The Function Cacher project (https://gitlab.com/philipp.friese/function-cacher) provides a way to cache the result of a (e.g. computation or IO-heavy) function to a provided storage location, typically on disk.

In comparison to Python’s integrated functools.cache, this approach provides caching outside of a programs lifetime. The (originally) intended use is caching results of long-running database queries during rapid-prototyping data analysis.

The cacher provided in this project can be used as follows:

from functionCacher.Cacher import Cacher
cacher_instance = Cacher()

@cacher_instance.cache
def myfunc(arg1, arg2):
   return [arg1, arg2]

The function cacher caches parameter-based; calling myfunc twice with the same arguments will lead to a cache hit on the second invocation. This is also true for invocations across program restarts (e.g. because your analysis script crashed).

Features

  • cache function results to disk

  • cache compression (LZMA, ZSTD)

  • HMAC-verification of cache file (do not forget to set a proper hmac_key during Cacher initialisation!)

  • cache decorator

  • automatic cache ID generation, based on

    • function parameter

    • function name

    • function source code

Design Considerations

The function cacher assumes that functions are pure in the sense that \(\forall x, y: x = y \Longrightarrow f(x) = f(y)\). Conversely, if the result of a function \(f\) changes unrelated to its provided parameter (for example a database query aggregating new results due to inserts), then the cacher will not catch this!

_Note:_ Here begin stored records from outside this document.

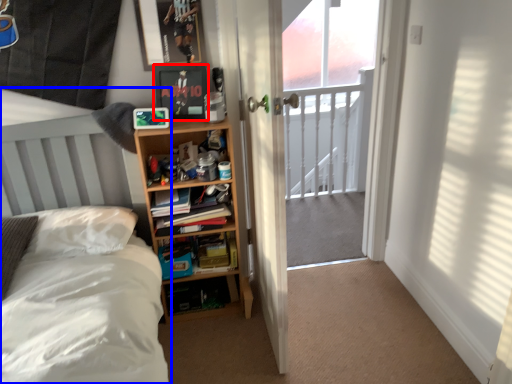
Question: Which point is further to the camera, picture frame (highlighted by a red box) or bed (highlighted by a blue box)?

Choices:
 (A) picture frame
 (B) bed

Answer: (A)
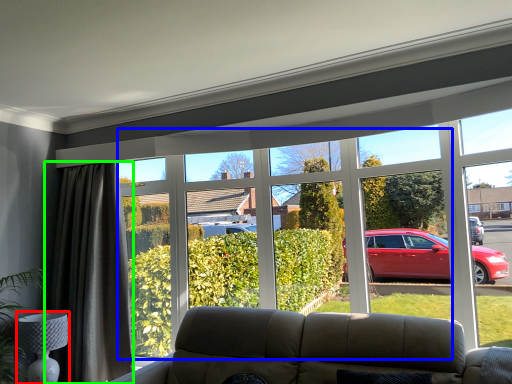
Question: Based on their relative distances, which object is nearer to lamp (highlighted by a red box)? Choose from bay window (highlighted by a blue box) and curtain (highlighted by a green box).

Choices:
 (A) bay window
 (B) curtain

Answer: (B)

In addition, the function cacher pays no attention to the number of cached entries, as opposed to e.g. @functools.lru_cache.

The results of a cached function are stored to an initially provided cache path on the file system. This allows the function cacher to store results even across script invocations. The main benefit of this approach (as opposed to caching to RAM) is that caches are retained even on script crash, which may be very useful during rapid-prototyping involving heavy computation or database queries.

Implementation sketch

The function cacher is designed around the Pickle module of Python. HMAC is used to verify cache integrity. On function invocation, the function call is intercepted, its parameters and the source code of the calling function are hashed and compared to a list of cache files. If a matching cache file is found and its age does not exceed the specified threshold (default: 24h), then the result is read from cache and returned. If not, then the calling function is invoked, the result written to disk, and returned to the caller.

Background

The function cacher has been developed for about four years and was open-sourced in September 2023. The original usage was a data analytics scenario involving large database queries and Python-based data exploration. In order to reduce prototyping/ developing time and reduce load on the (back-then under-powered database), the function cacher was developed.

License

This project is licensed under the MIT licence. See LICENSE file.